Because nothing is static in the world of communications, security architects need to continuously monitor network traffic. Doing so may provide the opportunity to recognize that the network is being scanned for open ports, a hacker is attempting to run a password checker against a server, or some other security-related issue. Sometimes, a reconfiguration of a firewall to block a hacker from further attacks may suffice, while the apparent recognition of a new type of attack may require the security architect to contact a security organization for assistance.

Risk-Based Architecture

In concluding the examination of communications and network security, the next section will discuss the network as an enterprise where data flows on an end-to-end basis. In attempting to minimize network attacks, the security architect needs to minimize the risk of an attack.

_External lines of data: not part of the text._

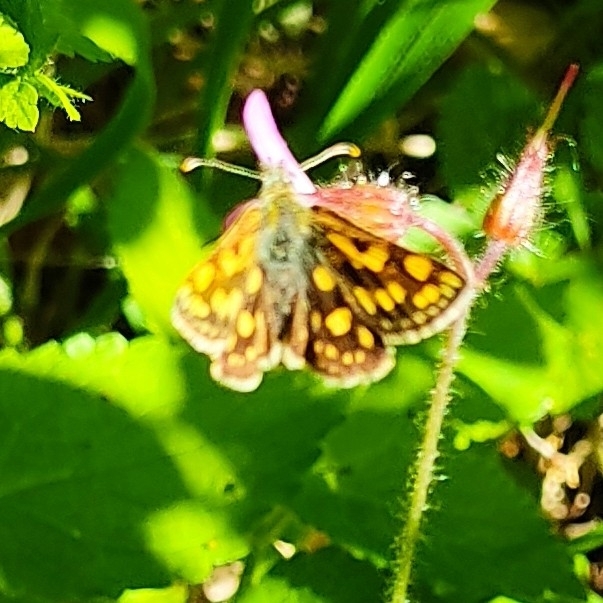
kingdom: Animalia
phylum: Arthropoda
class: Insecta
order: Lepidoptera
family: Hesperiidae
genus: Carterocephalus
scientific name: Carterocephalus palaemon
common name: Chequered skipper
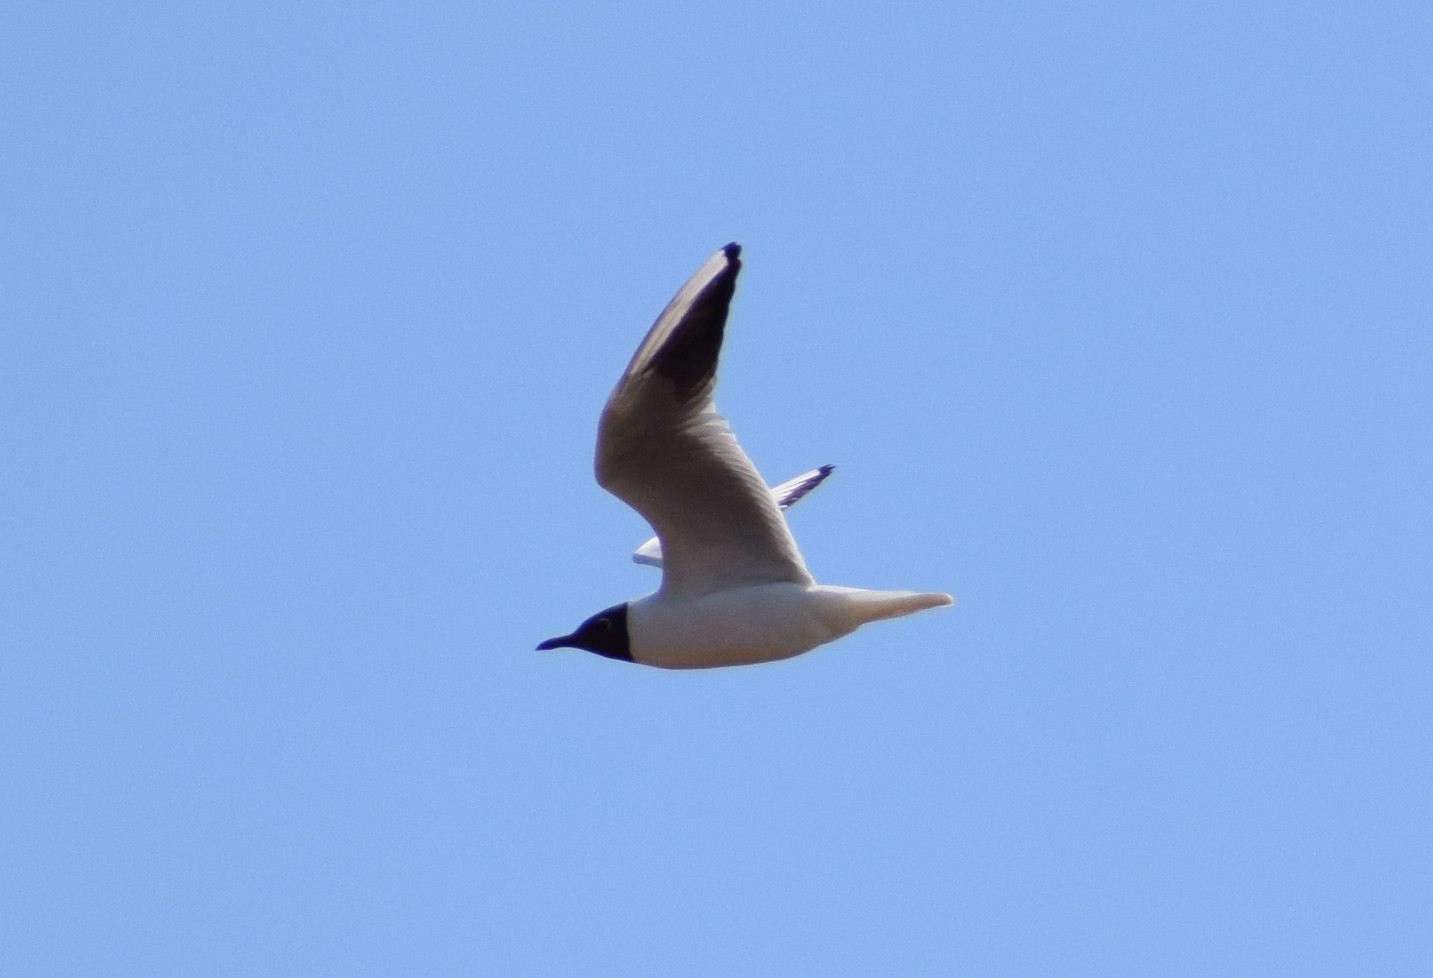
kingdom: Animalia
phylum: Chordata
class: Aves
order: Charadriiformes
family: Laridae
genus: Chroicocephalus
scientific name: Chroicocephalus ridibundus
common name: Black-headed gull
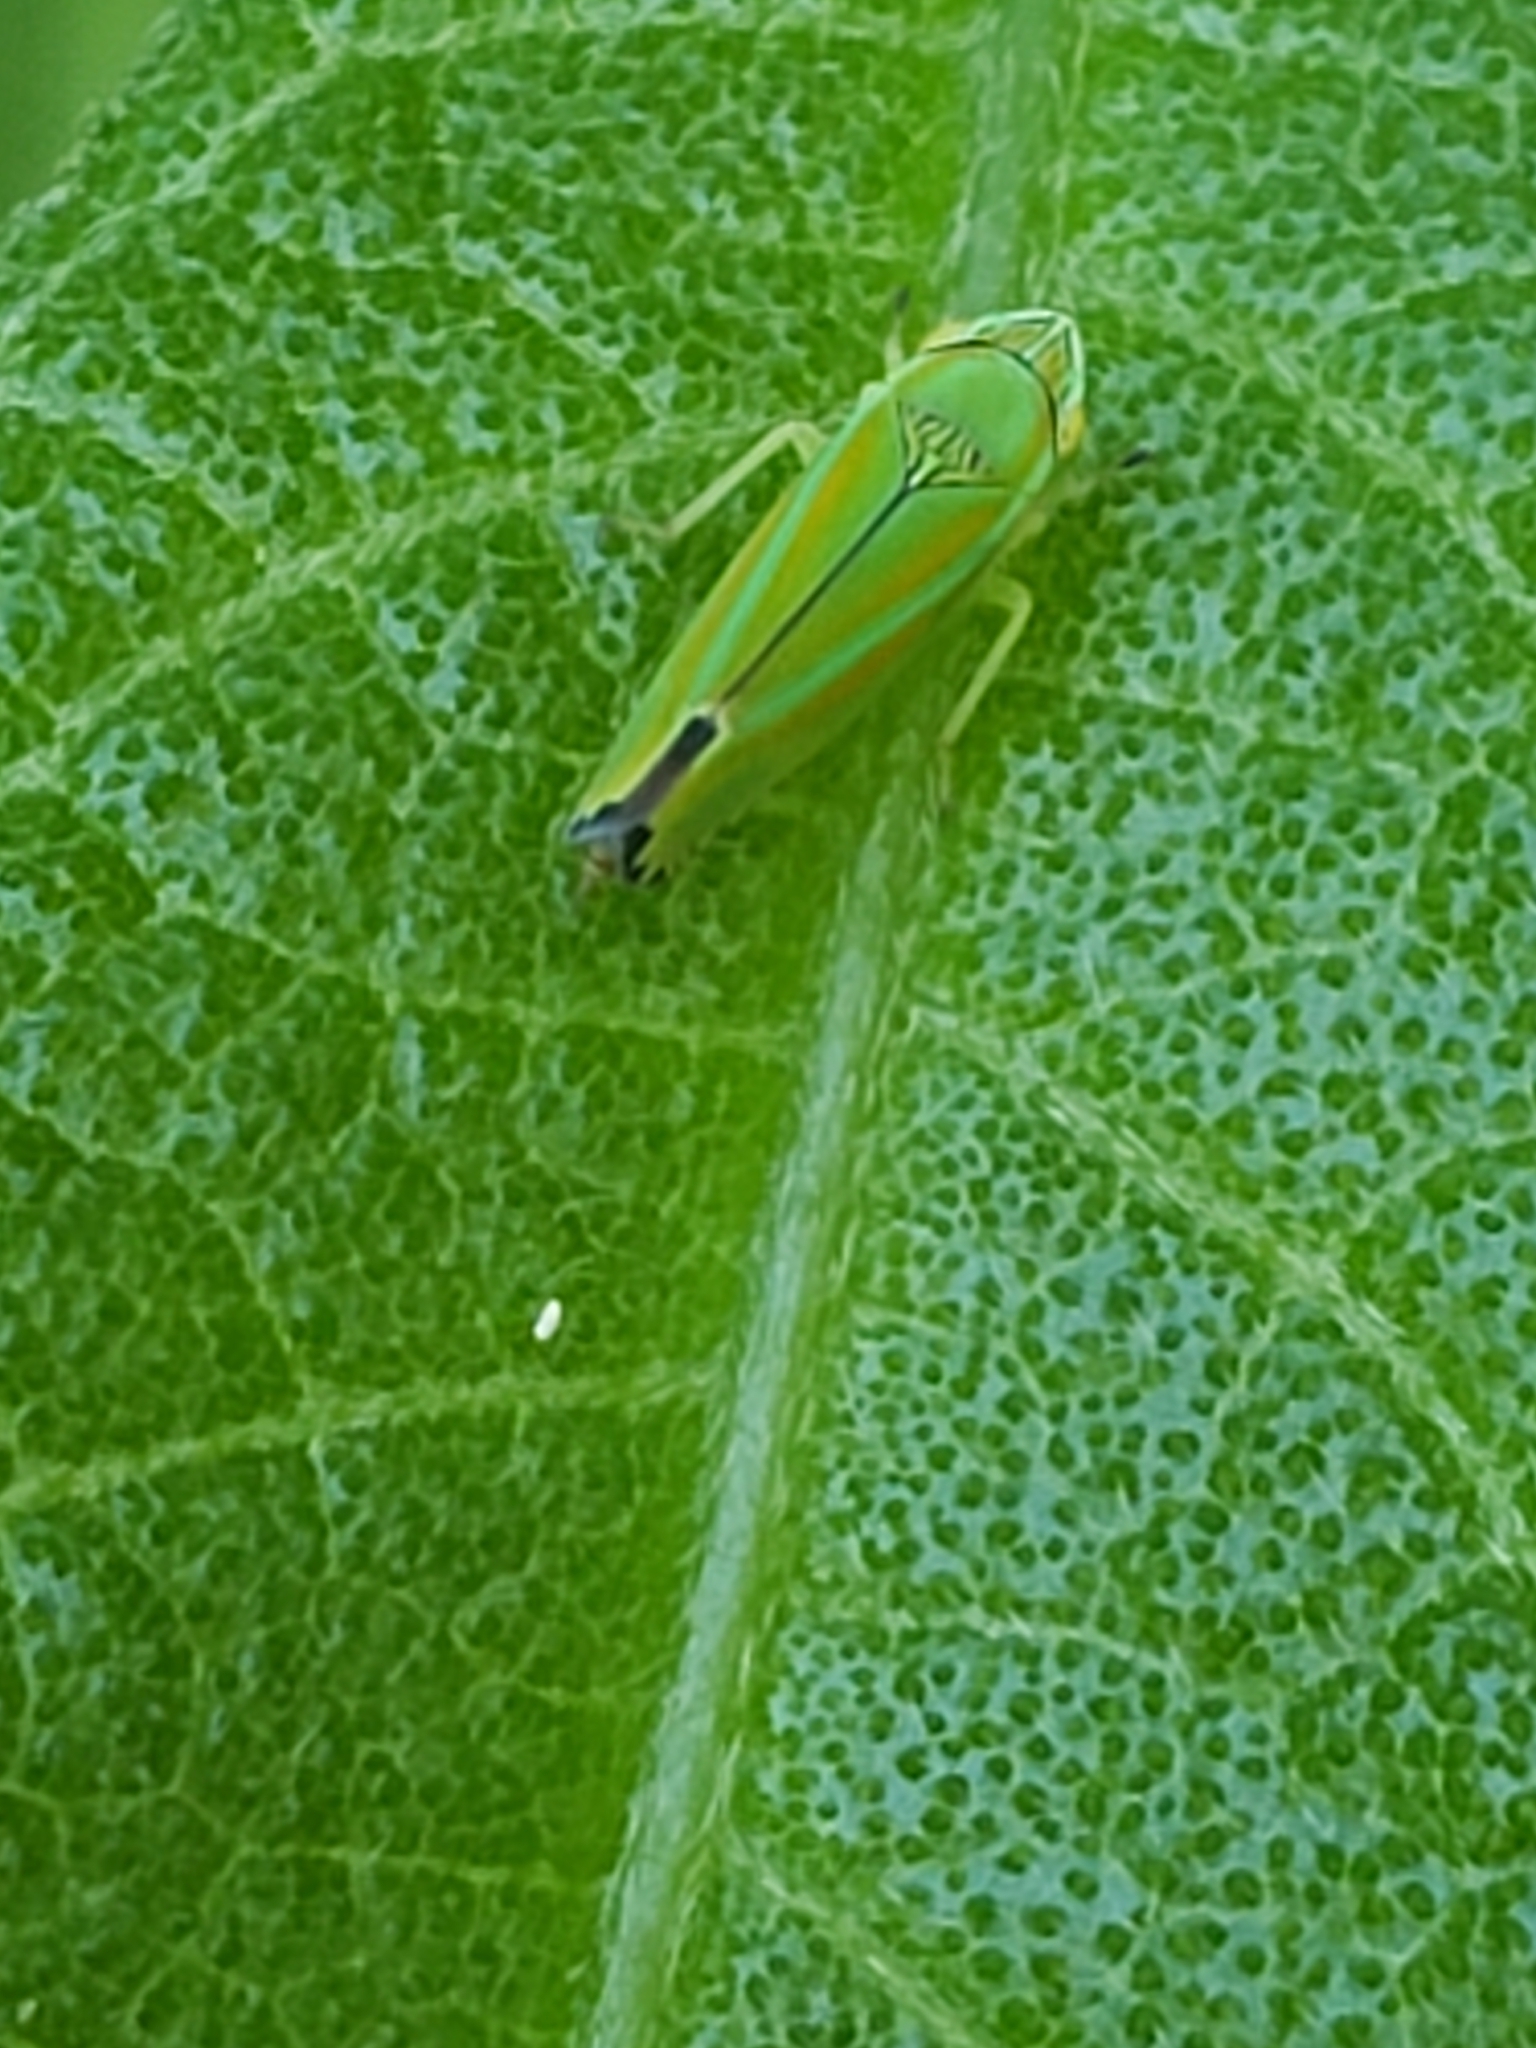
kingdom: Animalia
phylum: Arthropoda
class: Insecta
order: Hemiptera
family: Cicadellidae
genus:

The security architect can minimize the risk of an attack by identifying risk elements, risk metrics, and network controls and assessing the vulnerability level of the network. In addition, the security architect needs to verify that equipment such as routers and firewalls are correctly configured and both clients and servers are operating with the latest patches. By performing these functions as well as staying abreast of the latest security vulnerabilities and corrections, the security architect can develop and maintain a network architecture that minimizes threats to the enterprise.